* Material to process:
== Segment start ==
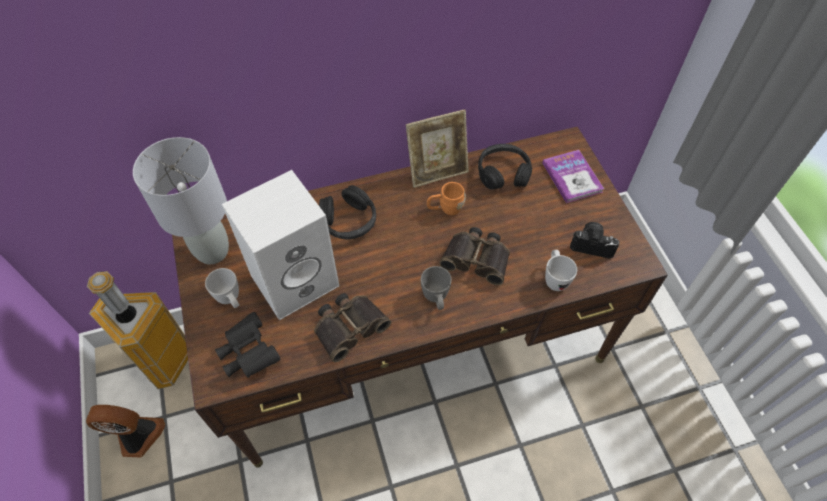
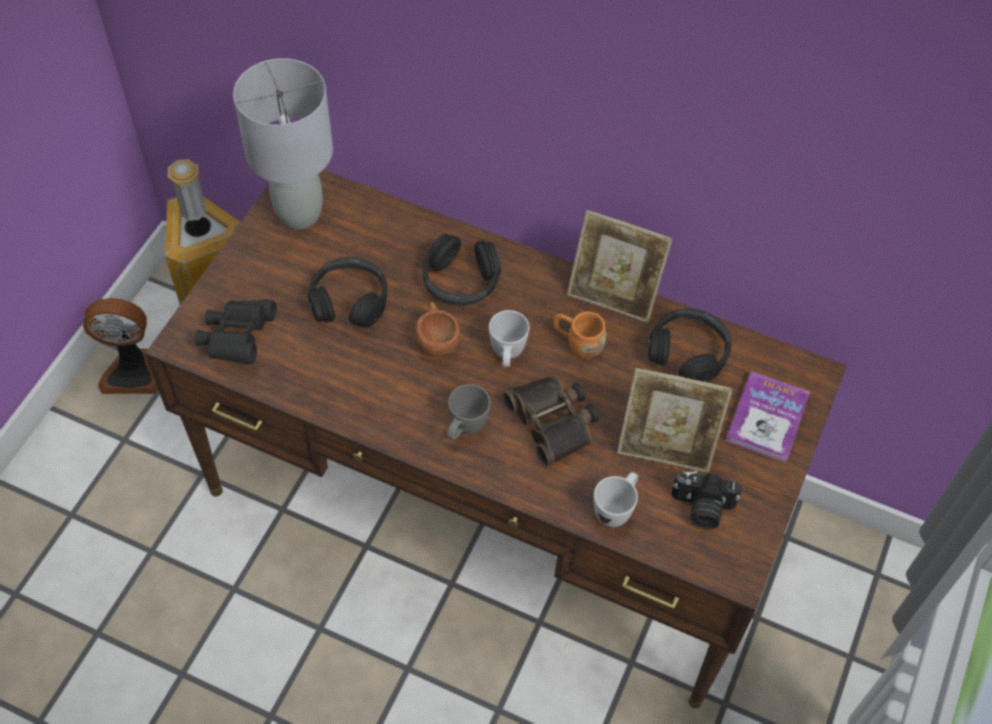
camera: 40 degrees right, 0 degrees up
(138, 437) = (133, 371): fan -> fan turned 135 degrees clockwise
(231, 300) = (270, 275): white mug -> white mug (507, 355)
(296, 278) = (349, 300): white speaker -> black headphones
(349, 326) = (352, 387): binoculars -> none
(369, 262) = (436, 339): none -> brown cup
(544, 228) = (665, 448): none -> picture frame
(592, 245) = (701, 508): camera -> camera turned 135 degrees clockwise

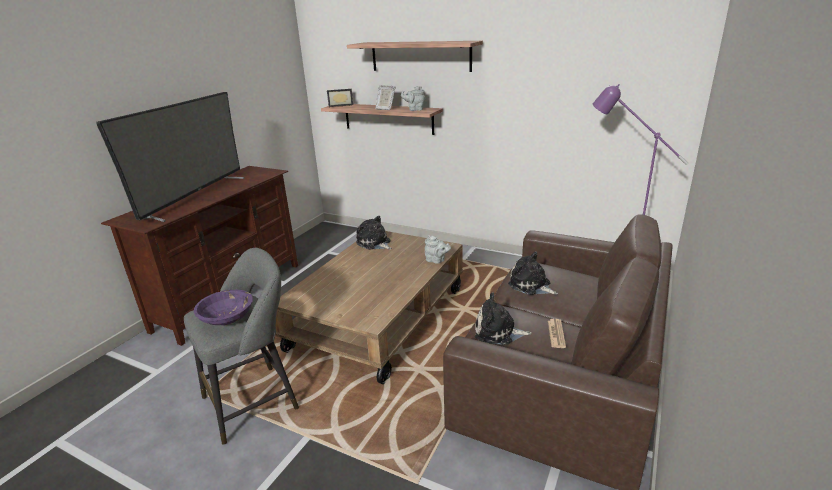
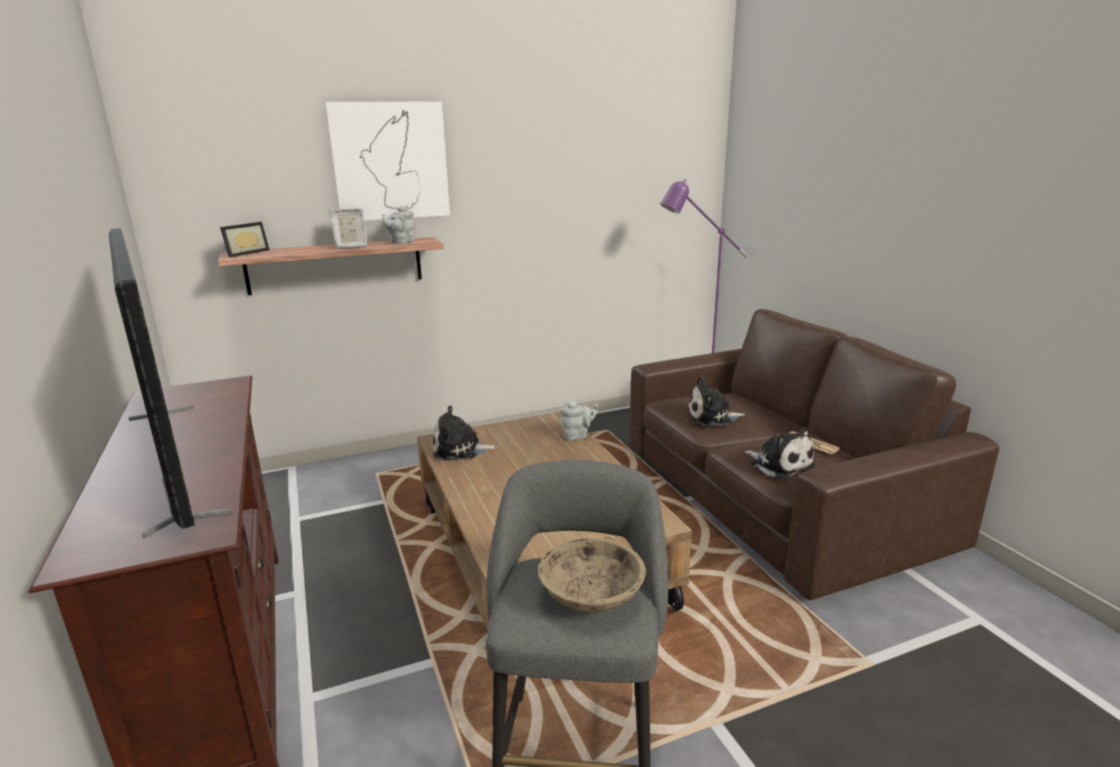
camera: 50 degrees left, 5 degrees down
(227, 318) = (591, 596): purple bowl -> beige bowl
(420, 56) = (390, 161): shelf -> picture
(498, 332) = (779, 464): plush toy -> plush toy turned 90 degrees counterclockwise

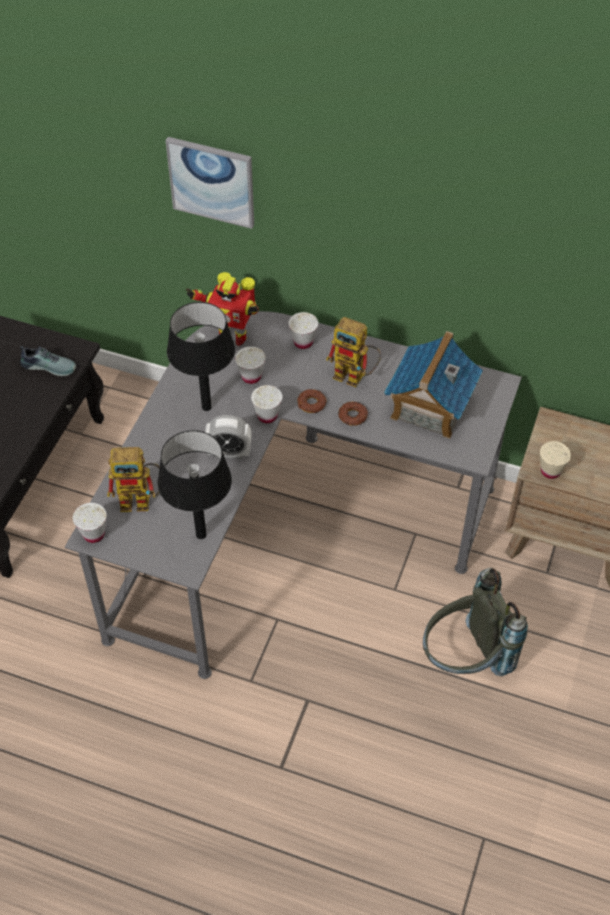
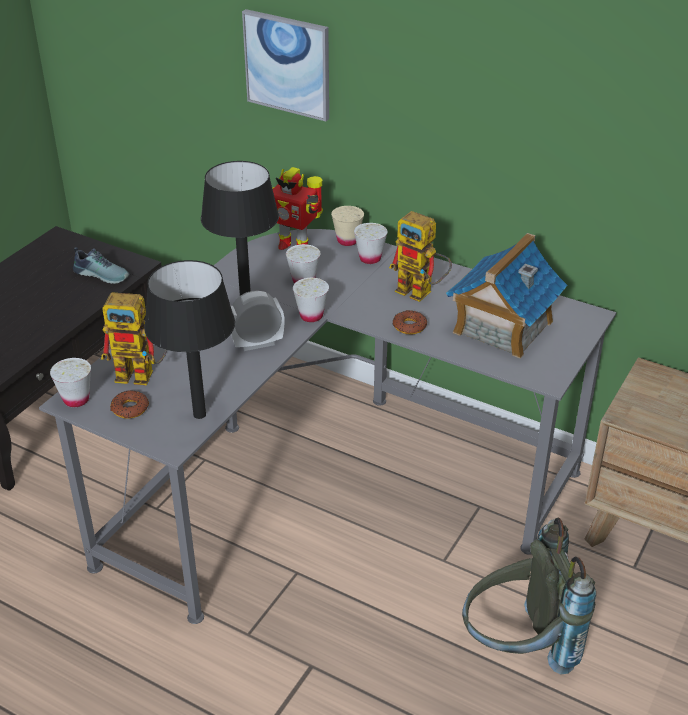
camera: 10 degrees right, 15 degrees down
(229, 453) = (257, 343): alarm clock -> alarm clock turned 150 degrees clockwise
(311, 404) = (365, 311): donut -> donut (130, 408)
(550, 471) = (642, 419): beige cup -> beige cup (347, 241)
== Segment end ==
* Requirement:
Pictures do not belong in the answer. Return the lines above starting at the one with "(349, 326) = (352, 387): binoculars -> none" and ending at the one with "camera: 50 degrees left, 5 degrees down", both kept, exactly.

* Exercise output:
(349, 326) = (352, 387): binoculars -> none
(369, 262) = (436, 339): none -> brown cup
(544, 228) = (665, 448): none -> picture frame
(592, 245) = (701, 508): camera -> camera turned 135 degrees clockwise

camera: 50 degrees left, 5 degrees down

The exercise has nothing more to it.